-- Exercise input follows --

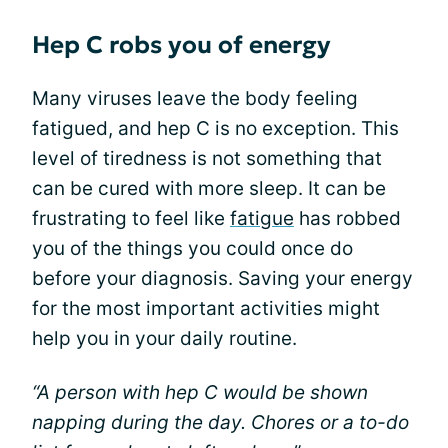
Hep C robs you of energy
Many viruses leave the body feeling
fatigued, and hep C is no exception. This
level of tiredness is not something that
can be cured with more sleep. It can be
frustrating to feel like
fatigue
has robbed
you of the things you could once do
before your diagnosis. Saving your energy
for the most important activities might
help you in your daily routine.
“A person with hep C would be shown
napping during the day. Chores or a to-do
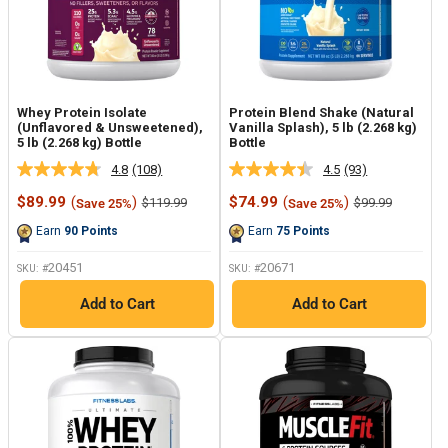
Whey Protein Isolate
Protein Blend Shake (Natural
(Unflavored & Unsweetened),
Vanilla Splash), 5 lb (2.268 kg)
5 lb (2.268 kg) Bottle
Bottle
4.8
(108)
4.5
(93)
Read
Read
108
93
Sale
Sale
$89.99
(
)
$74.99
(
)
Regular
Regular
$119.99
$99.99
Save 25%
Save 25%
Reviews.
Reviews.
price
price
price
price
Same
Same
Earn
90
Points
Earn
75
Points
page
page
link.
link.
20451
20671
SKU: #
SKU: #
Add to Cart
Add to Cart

-- Exercise input concluded --
-- Exercise input follows --

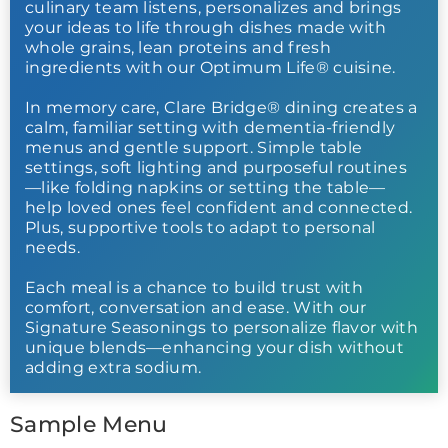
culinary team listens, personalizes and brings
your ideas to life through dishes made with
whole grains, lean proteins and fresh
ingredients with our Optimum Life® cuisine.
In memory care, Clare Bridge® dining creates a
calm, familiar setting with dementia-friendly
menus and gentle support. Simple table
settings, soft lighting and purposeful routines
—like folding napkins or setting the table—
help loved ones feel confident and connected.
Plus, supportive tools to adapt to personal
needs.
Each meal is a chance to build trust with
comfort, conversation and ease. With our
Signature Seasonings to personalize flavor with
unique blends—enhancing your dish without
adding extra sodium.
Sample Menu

-- Exercise input concluded --

Work to be completed: From the records above, transcribe exactly the lines starting at the one containing "level of tiredness is not something that" and ending at the one containing "Vanilla Splash), 5 lb (2.268 kg)". Skip the pictures.

Solution for this problem:
level of tiredness is not something that
can be cured with more sleep. It can be
frustrating to feel like
fatigue
has robbed
you of the things you could once do
before your diagnosis. Saving your energy
for the most important activities might
help you in your daily routine.
“A person with hep C would be shown
napping during the day. Chores or a to-do
Whey Protein Isolate
Protein Blend Shake (Natural
(Unflavored & Unsweetened),
Vanilla Splash), 5 lb (2.268 kg)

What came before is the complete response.